Many people think that Chanukah is type of a festival of political independence, freedom fighters, patriots, something like a July 4th, or whatever, Jews fighting for political independence against the Greek Empire, or something to that effect.
In truth, Chanukah is really a clash of cultures. It was the Hellenistic world view versus the Jewish world view. And these two cultures were diametrically opposed. The Greeks were bothered by the very existence of Jews who were observing Judaism and they attempted to prevent that from happening. The Talmud and the Midrash, Jewish sources tell us that the Greeks banned circumcision, they banned the observance of the Sabbath, and they banned the use of the Jewish calendar. They tried to insinuate themselves into Jewish marriages through what is known as droit du seigneur, the night with the local master for a woman who was married, and so on and so forth. What was the clash in cultures and is it still relevant to us? I mean, the Greeks have not really been producing philosophers for the past couple of thousand years, Telly Savalas notwithstanding.
So what exactly is the problem? What is the clash? So I think the answer can be found in the writings of Nachmanides. Nachmanides was a very famous commentator from the 12th Century. Nachmanides writes, and the exact source of this for those who want to look it up is his commentary on Leviticus 15, verse 8. Nachmanides writes that the difference of opinion and of outlook between the Greeks and the Jews was that the Greeks only admitted as true, only admitted as being real that which the senses could perceive. And they only believed something to be true if their mind could completely comprehend it. So, for the Greeks the measure of something being real, the measure of something being true, was the measure of my understanding and my senses and of my mind. There was in the words of Nachmanides a tremendous arrogance in that type of world view. There is an arrogance in which they were the judges of reality and of truth and anything that they could not sense was not true. So if you could not quantify for example, love, you could not quantify altruism, you could not measure the soul it does not show up in MRIs or x-rays, or tetra beams, or anything like that. So therefore it does not exist. There is an arrogance to a description of reality that is limited to my pathetic sensory abilities and to my intellect.
The Jewish perspective is very different. The Jewish perspective is that the reality that we sense with our physical senses is only a small proportion of the total reality. The world that we understand with our limited mind is only a small section of the reality as a whole. What we see of reality is only the tip of the Goldberg, I am sorry iceberg, of reality and the vast bulk of it lies really beneath the surface and is not understood or necessarily seen by us.
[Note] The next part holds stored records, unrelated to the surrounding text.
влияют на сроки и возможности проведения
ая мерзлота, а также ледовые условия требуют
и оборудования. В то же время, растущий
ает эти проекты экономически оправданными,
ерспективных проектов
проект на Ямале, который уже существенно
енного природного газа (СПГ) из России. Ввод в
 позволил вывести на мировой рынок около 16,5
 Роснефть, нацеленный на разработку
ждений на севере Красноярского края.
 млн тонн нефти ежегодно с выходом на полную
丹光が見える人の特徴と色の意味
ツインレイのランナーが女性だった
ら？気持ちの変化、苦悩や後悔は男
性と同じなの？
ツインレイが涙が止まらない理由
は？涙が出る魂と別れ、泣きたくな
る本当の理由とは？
And that is what Judaism is predicated upon, it is predicated upon this idea. And that is where the clash of cultures came, because the Jewish people lived then and indeed continue to live now based on a reality which is spiritual. The rules of our Torah, the rules of our life, are rules which are how to live in this world according to the reality of the spiritual world. What to do in this world to have an impact in the spiritual worlds and how the spiritual worlds have an impact on us. We live with the reality of G-d as real to us as every other aspect of reality, if not more real. And that bothered the Greeks because here was an entire people who were ignoring the reality that they had measured so well, that they had encapsulated in their writings, that they had organised in their physics and so on and so forth. And there was a tremendous, tremendous feeling of hatred for Jews and Judaism who were living according to this different reality.
I think this opposition still exists. I think there are people out there who are bothered by the existence of Judaism and indeed bothered by the existence of religion in general. Bothered by the fact that there are people who they look at as intellectual, there are people who are smart, there are people who are successful and those people are living according to a reality that they cannot see. And they are frustrated and upset, and in the case of the Greeks it turned into persecution.
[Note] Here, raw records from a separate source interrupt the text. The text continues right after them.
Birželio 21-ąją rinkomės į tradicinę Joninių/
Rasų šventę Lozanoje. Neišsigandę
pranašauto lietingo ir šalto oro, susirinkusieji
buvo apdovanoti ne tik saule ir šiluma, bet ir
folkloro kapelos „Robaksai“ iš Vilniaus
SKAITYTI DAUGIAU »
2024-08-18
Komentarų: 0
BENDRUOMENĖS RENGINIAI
The celebration of Chanukah and of the victory of the Maccabees over the Greeks is something that we celebrate in a spiritual way. We say special prayers, we sing special songs and we light the Menorah. We light the Chanukah Menorah. Interestingly enough, the light of the Chanukah Menorah is totally non-utilitarian. In fact, you are not allowed to use it for anything. You want to study by the light of the Menorah you cannot do it. You would like to read a book by the light of the Menorah you cannot do it. Want to count your chocolate Chanukah coins by the light of the Menorah you cannot do it. That light is not there to reveal anything physical. It is not there for the purpose of the senses it is there to reveal something spiritual. When the light of the candles of the Menorah burn brightly in Jewish windows throughout the world they reveal that behind these windows, in that house, there are people who have been living according to a reality that is not visible, a reality that is not necessarily comprehensible but a reality that is there nonetheless.
I think that is one of the central messages of Chanukah and have a great happy Chanukah for everyone. And let us hope the light of the Chanukah candles is able to reveal to us the inner spiritual world of Chanukah.